20

5.9K 535 121
                                    

Selamat Membaca...
.
.
.

Naruto mengekor dibelakang Hinata. Dirinya akan memastikan apa benar Ibunya mengajak isterinya ini membeli susu. Wajar kan? Jika Naruto khawatir. Ibunya tidak menyukai Hinata. Sudah satu minggu lebih Hinata resmi menjadi isterinya. Ibunya itu masih terlihat sangat membenci Hinata. Lalu sekarang, mengajaknya pergi membeli susu?

Khusina terlihat siap dengan dres berwarna Hijau. Rambutnya dibiarkan tergerai indah. Tas bermerk menggantung indah di lengannya.

"Sudah siap Hinata?" Tanya Khusina.

"Sudah Nyonya."

"Baiklah. Ayo, berangkat." Khusina berjalan lebih dulu disusul oleh Hinata.

"Ibu." Panggilan dari putra sulungnya itu menghentikan langkah Khusina.

"Ibu tidak akan menyakiti isterimu. Percaya pada Ibu." Ujar Khusina yang seakan bisa menduga apa yang akan dilontarkan oleh Naruto.

"Sudah... Biarkan saja Naru. Ibumu hanya ingin memilihkan susu hamil yang terbaik untuk isterimu." Ujar Minato yang berada di belakang punggung Naruto.

Naruto memandang pada ayahnya. Menghembuskan nafas pelan. Memandang pada Hinata, ia jadi ingat betapa bahagianya isterinya saat mengganti pakaian.

Mendekati Hinata. "Ya sudah, hati-hati jangan sampai kelelahan." Ujar Naruto lembut lalu mengecup pucuk kepala Hinata. Hinata membalas tatapan Naruto dengan senyuman manis lalu mengangguk pelan. Khusina kembali berjalan, kali ini tangannya bergelayut di lengan Hinata.

"Tunggu! Ibu ikut Khusina." Teriakan Mito yang menggema, kembali menghentikan langkah Khusina dan Hinata. Menatap jengah pada Ibunya ini.

"Kenapa kau tidak mengajak Ibu Khusina? Ibu, juga ingin  shoping dengan kalian." Ujar Mito dengan suara yang dibuat sendu. Khusina memutar matanya jengah, sedangkan Naruto dan Minato terkikik pelan.

"Ya sudah, mari berangkat Bu." Ajak Khusina. Mito melepaskan rangkulan Khusina di lengan Hinata dan berganti melingkarkan lengannya pada lengan Hinata. Khusina hanya menggelengkan kepalanya.

Para wanita Namikaze itu pun pergi menghamburkan uang mereka.

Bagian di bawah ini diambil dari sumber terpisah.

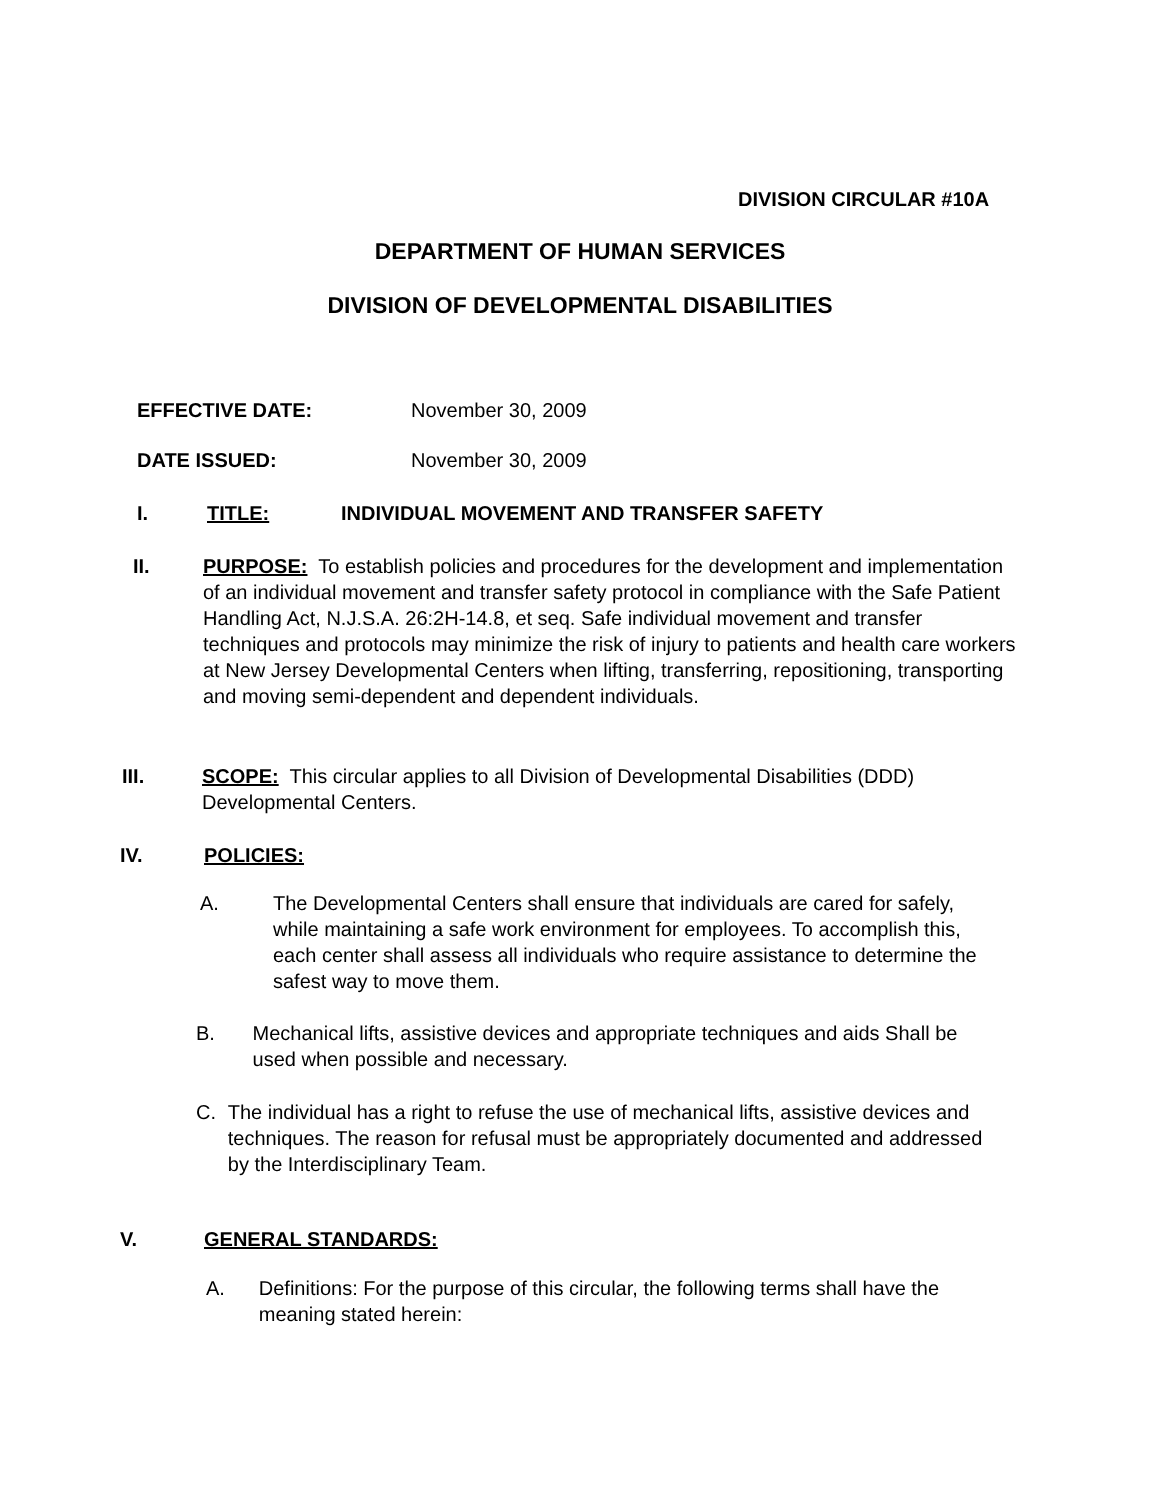DIVISION CIRCULAR #10A
DEPARTMENT OF HUMAN SERVICES
DIVISION OF DEVELOPMENTAL DISABILITIES
EFFECTIVE DATE: November 30, 2009
DATE ISSUED: November 30, 2009
I. TITLE: INDIVIDUAL MOVEMENT AND TRANSFER SAFETY
II. PURPOSE: To establish policies and procedures for the development and implementation of an individual movement and transfer safety protocol in compliance with the Safe Patient Handling Act, N.J.S.A. 26:2H-14.8, et seq. Safe individual movement and transfer techniques and protocols may minimize the risk of injury to patients and health care workers at New Jersey Developmental Centers when lifting, transferring, repositioning, transporting and moving semi-dependent and dependent individuals.
III. SCOPE: This circular applies to all Division of Developmental Disabilities (DDD) Developmental Centers.
IV. POLICIES:
A. The Developmental Centers shall ensure that individuals are cared for safely, while maintaining a safe work environment for employees. To accomplish this, each center shall assess all individuals who require assistance to determine the safest way to move them.
B. Mechanical lifts, assistive devices and appropriate techniques and aids Shall be used when possible and necessary.
C. The individual has a right to refuse the use of mechanical lifts, assistive devices and techniques. The reason for refusal must be appropriately documented and addressed by the Interdisciplinary Team.
V. GENERAL STANDARDS:
A. Definitions: For the purpose of this circular, the following terms shall have the meaning stated herein:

Jangan percaya jika hanya akan membeli susu. Wanita dan belanja itu sulit dijauhkan. Benar?
.
.
.

Hari berganti, bulan pun terlewati dengan cepat. Tak terasa kini kandungan Hinata sudah menginjak usia 6 bulan. Menma dan Mito sudah berangkat ke Amerika sejak dua minggu yang lalu. Mansion ini terasa sangat sepi.

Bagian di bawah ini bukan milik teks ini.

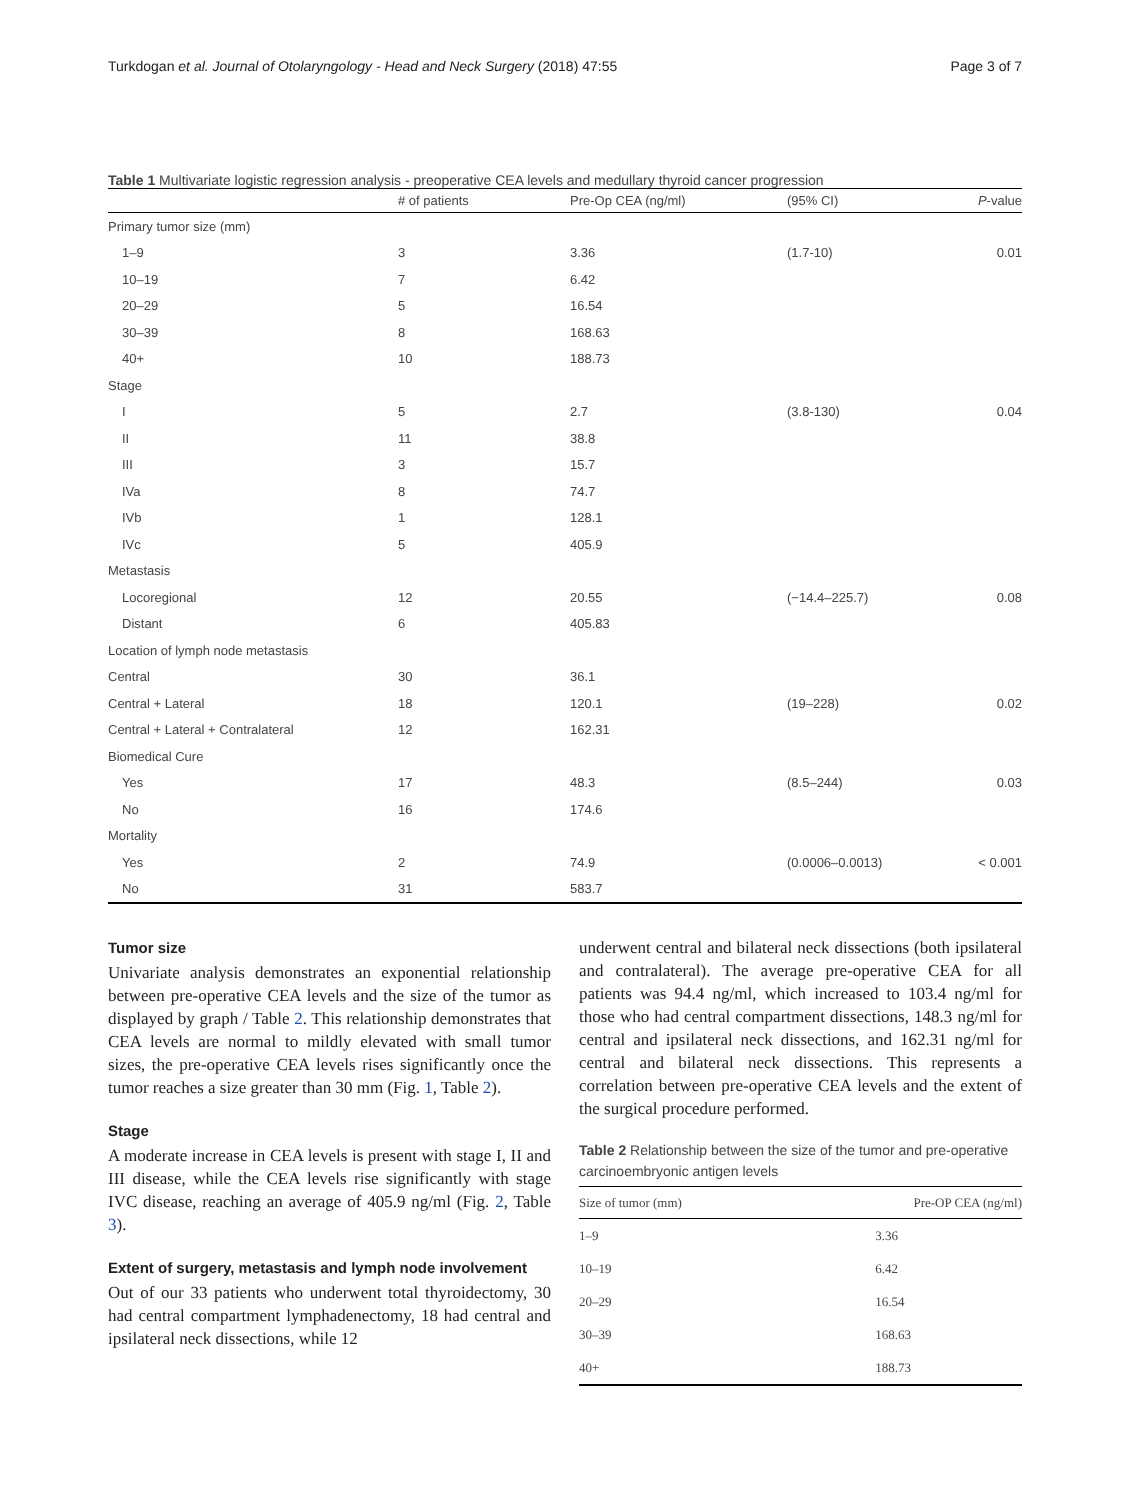Turkdogan et al. Journal of Otolaryngology - Head and Neck Surgery (2018) 47:55 Page 3 of 7
Table 1 Multivariate logistic regression analysis - preoperative CEA levels and medullary thyroid cancer progression
| | # of patients | Pre-Op CEA (ng/ml) | (95% CI) | P -value |
| --- | --- | --- | --- | --- |
| Primary tumor size (mm) | | | | |
| 1–9 | 3 | 3.36 | (1.7-10) | 0.01 |
| 10–19 | 7 | 6.42 | | |
| 20–29 | 5 | 16.54 | | |
| 30–39 | 8 | 168.63 | | |
| 40+ | 10 | 188.73 | | |
| Stage | | | | |
| I | 5 | 2.7 | (3.8-130) | 0.04 |
| II | 11 | 38.8 | | |
| III | 3 | 15.7 | | |
| IVa | 8 | 74.7 | | |
| IVb | 1 | 128.1 | | |
| IVc | 5 | 405.9 | | |
| Metastasis | | | | |
| Locoregional | 12 | 20.55 | (−14.4–225.7) | 0.08 |
| Distant | 6 | 405.83 | | |
| Location of lymph node metastasis | | | | |
| Central | 30 | 36.1 | | |
| Central + Lateral | 18 | 120.1 | (19–228) | 0.02 |
| Central + Lateral + Contralateral | 12 | 162.31 | | |
| Biomedical Cure | | | | |
| Yes | 17 | 48.3 | (8.5–244) | 0.03 |
| No | 16 | 174.6 | | |
| Mortality | | | | |
| Yes | 2 | 74.9 | (0.0006–0.0013) | < 0.001 |
| No | 31 | 583.7 | | |
Tumor size
Univariate analysis demonstrates an exponential relationship between pre-operative CEA levels and the size of the tumor as displayed by graph / Table 2. This relationship demonstrates that CEA levels are normal to mildly elevated with small tumor sizes, the pre-operative CEA levels rises significantly once the tumor reaches a size greater than 30 mm (Fig. 1, Table 2).
Stage
A moderate increase in CEA levels is present with stage I, II and III disease, while the CEA levels rise significantly with stage IVC disease, reaching an average of 405.9 ng/ml (Fig. 2, Table 3).
Extent of surgery, metastasis and lymph node involvement
Out of our 33 patients who underwent total thyroidectomy, 30 had central compartment lymphadenectomy, 18 had central and ipsilateral neck dissections, while 12
underwent central and bilateral neck dissections (both ipsilateral and contralateral). The average pre-operative CEA for all patients was 94.4 ng/ml, which increased to 103.4 ng/ml for those who had central compartment dissections, 148.3 ng/ml for central and ipsilateral neck dissections, and 162.31 ng/ml for central and bilateral neck dissections. This represents a correlation between pre-operative CEA levels and the extent of the surgical procedure performed.
Table 2 Relationship between the size of the tumor and pre-operative carcinoembryonic antigen levels
| Size of tumor (mm) | Pre-OP CEA (ng/ml) |
| --- | --- |
| 1–9 | 3.36 |
| 10–19 | 6.42 |
| 20–29 | 16.54 |
| 30–39 | 168.63 |
| 40+ | 188.73 |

Hinata pagi ini terlihat sedang sangat sibuk memanen beberapa sayur yang ia tanam. Setelah suami kuningnya itu berangkat ke kantor, Hinata akan mengisi waktunya dengan berkebun. Hinata jadi teringat akan rumah kecilnya. Yang sekarang di tempati oleh preman yang pernah Hinata tolong. Preman itu bertobat setelah mendapatkan seorang isteri, Hinata turut senang.

"Nona, tomat ini sangat besar sekali. Warnanya merah." Ujar Fuuka, maid yang ditugaskan untuk menjaga Hinata. Hinata meraih tomat besar itu.

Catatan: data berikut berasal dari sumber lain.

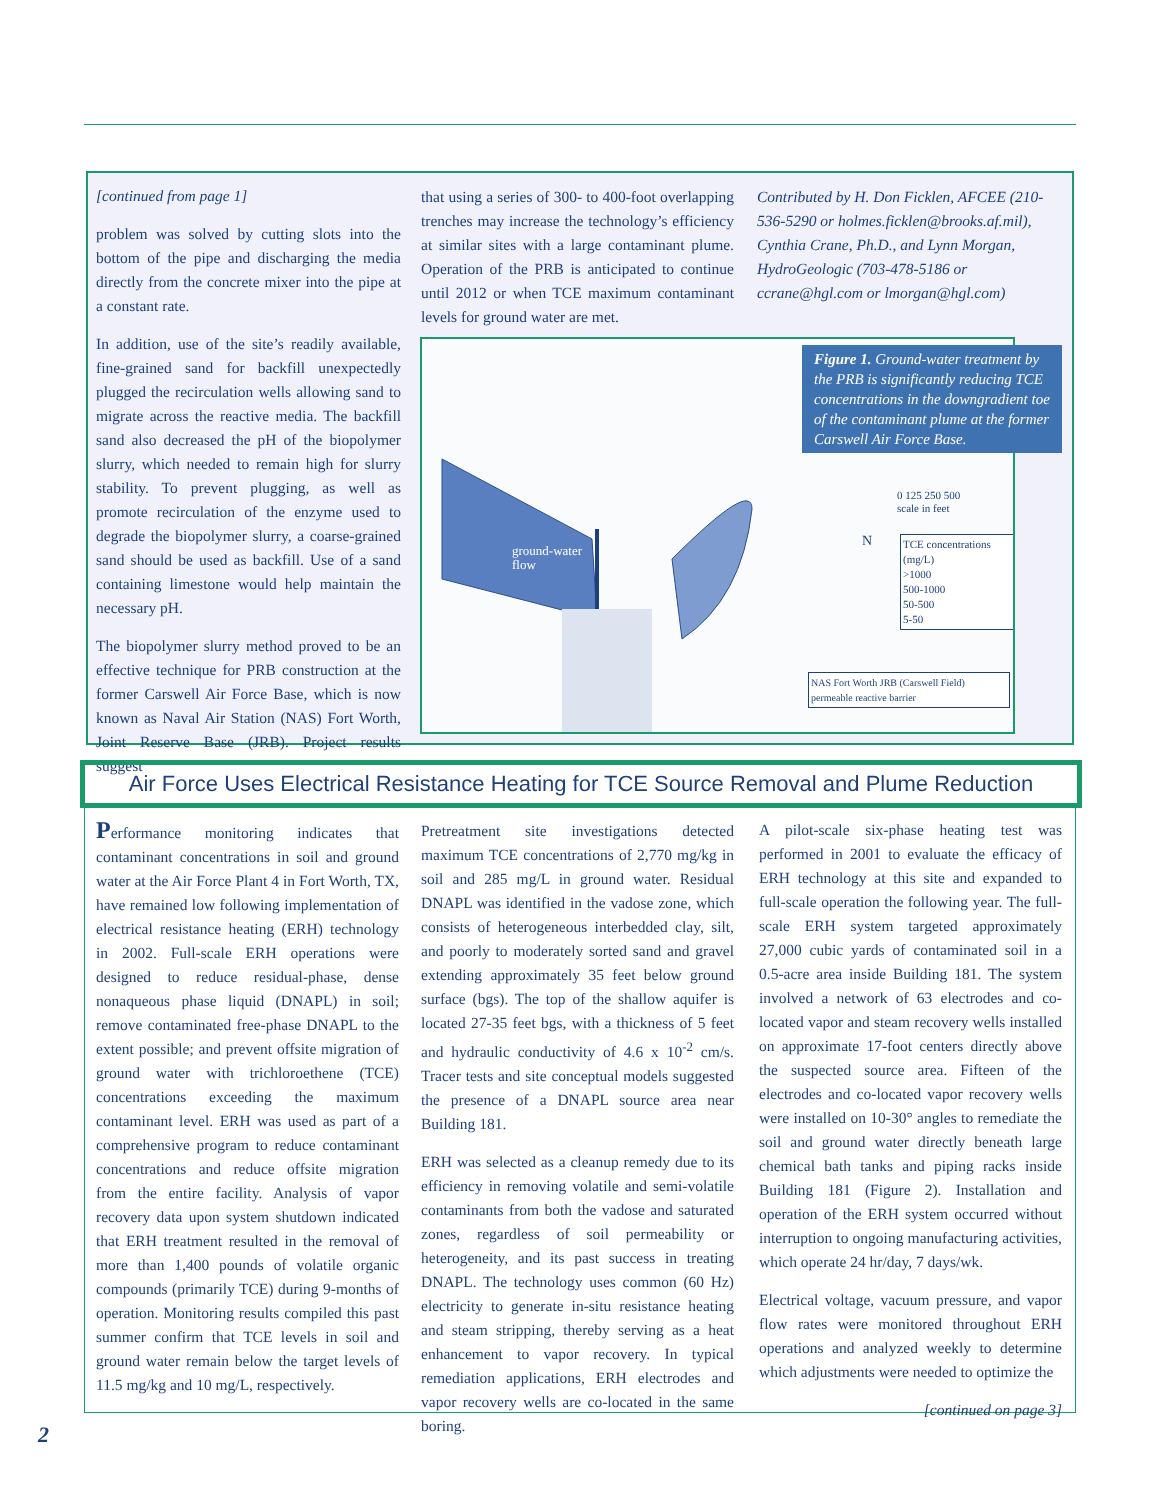[continued from page 1]
problem was solved by cutting slots into the bottom of the pipe and discharging the media directly from the concrete mixer into the pipe at a constant rate.
In addition, use of the site’s readily available, fine-grained sand for backfill unexpectedly plugged the recirculation wells allowing sand to migrate across the reactive media. The backfill sand also decreased the pH of the biopolymer slurry, which needed to remain high for slurry stability. To prevent plugging, as well as promote recirculation of the enzyme used to degrade the biopolymer slurry, a coarse-grained sand should be used as backfill. Use of a sand containing limestone would help maintain the necessary pH.
The biopolymer slurry method proved to be an effective technique for PRB construction at the former Carswell Air Force Base, which is now known as Naval Air Station (NAS) Fort Worth, Joint Reserve Base (JRB). Project results suggest
that using a series of 300- to 400-foot overlapping trenches may increase the technology’s efficiency at similar sites with a large contaminant plume. Operation of the PRB is anticipated to continue until 2012 or when TCE maximum contaminant levels for ground water are met.
Contributed by H. Don Ficklen, AFCEE (210-536-5290 or holmes.ficklen@brooks.af.mil), Cynthia Crane, Ph.D., and Lynn Morgan, HydroGeologic (703-478-5186 or ccrane@hgl.com or lmorgan@hgl.com)
ground-water
flow
N
0 125 250 500
scale in feet
TCE concentrations (mg/L)
>1000
500-1000
50-500
5-50
NAS Fort Worth JRB (Carswell Field)
permeable reactive barrier
Figure 1. Ground-water treatment by the PRB is significantly reducing TCE concentrations in the downgradient toe of the contaminant plume at the former Carswell Air Force Base.
Air Force Uses Electrical Resistance Heating for TCE Source Removal and Plume Reduction
Performance monitoring indicates that contaminant concentrations in soil and ground water at the Air Force Plant 4 in Fort Worth, TX, have remained low following implementation of electrical resistance heating (ERH) technology in 2002. Full-scale ERH operations were designed to reduce residual-phase, dense nonaqueous phase liquid (DNAPL) in soil; remove contaminated free-phase DNAPL to the extent possible; and prevent offsite migration of ground water with trichloroethene (TCE) concentrations exceeding the maximum contaminant level. ERH was used as part of a comprehensive program to reduce contaminant concentrations and reduce offsite migration from the entire facility. Analysis of vapor recovery data upon system shutdown indicated that ERH treatment resulted in the removal of more than 1,400 pounds of volatile organic compounds (primarily TCE) during 9-months of operation. Monitoring results compiled this past summer confirm that TCE levels in soil and ground water remain below the target levels of 11.5 mg/kg and 10 mg/L, respectively.
Pretreatment site investigations detected maximum TCE concentrations of 2,770 mg/kg in soil and 285 mg/L in ground water. Residual DNAPL was identified in the vadose zone, which consists of heterogeneous interbedded clay, silt, and poorly to moderately sorted sand and gravel extending approximately 35 feet below ground surface (bgs). The top of the shallow aquifer is located 27-35 feet bgs, with a thickness of 5 feet and hydraulic conductivity of 4.6 x 10<sup>-2</sup> cm/s. Tracer tests and site conceptual models suggested the presence of a DNAPL source area near Building 181.
ERH was selected as a cleanup remedy due to its efficiency in removing volatile and semi-volatile contaminants from both the vadose and saturated zones, regardless of soil permeability or heterogeneity, and its past success in treating DNAPL. The technology uses common (60 Hz) electricity to generate in-situ resistance heating and steam stripping, thereby serving as a heat enhancement to vapor recovery. In typical remediation applications, ERH electrodes and vapor recovery wells are co-located in the same boring.
A pilot-scale six-phase heating test was performed in 2001 to evaluate the efficacy of ERH technology at this site and expanded to full-scale operation the following year. The full-scale ERH system targeted approximately 27,000 cubic yards of contaminated soil in a 0.5-acre area inside Building 181. The system involved a network of 63 electrodes and co-located vapor and steam recovery wells installed on approximate 17-foot centers directly above the suspected source area. Fifteen of the electrodes and co-located vapor recovery wells were installed on 10-30° angles to remediate the soil and ground water directly beneath large chemical bath tanks and piping racks inside Building 181 (Figure 2). Installation and operation of the ERH system occurred without interruption to ongoing manufacturing activities, which operate 24 hr/day, 7 days/wk.
Electrical voltage, vacuum pressure, and vapor flow rates were monitored throughout ERH operations and analyzed weekly to determine which adjustments were needed to optimize the
[continued on page 3]
2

"Juz tomat sepertinya segar Fuuka-san."

"Nona Hinata ingin meminum juz tomat? Biar saya buatkan."

Hinata tersenyum lembut, ia tidak suka merepotkan orang lain. Walau Fuuka adalah maid pribadinya tapi Hinata lebih sering melakukan apapun sendiri. Bukan tidak menghargai, hanya saja rasa sungkan itu masih ada, dirinya tidak biasa dilayani oleh orang lain.

"Baiklah. Buatkan ya." Suara lembut Hinata mengalun indah. Fuuka mengangguk semangat, jarang-jarang Nona mudanya ini langsung mengiyakan. Bergegas ke dapur dengan membawa sekeranjang tomat buah segar. Wajah Fuuka terlihat berseri.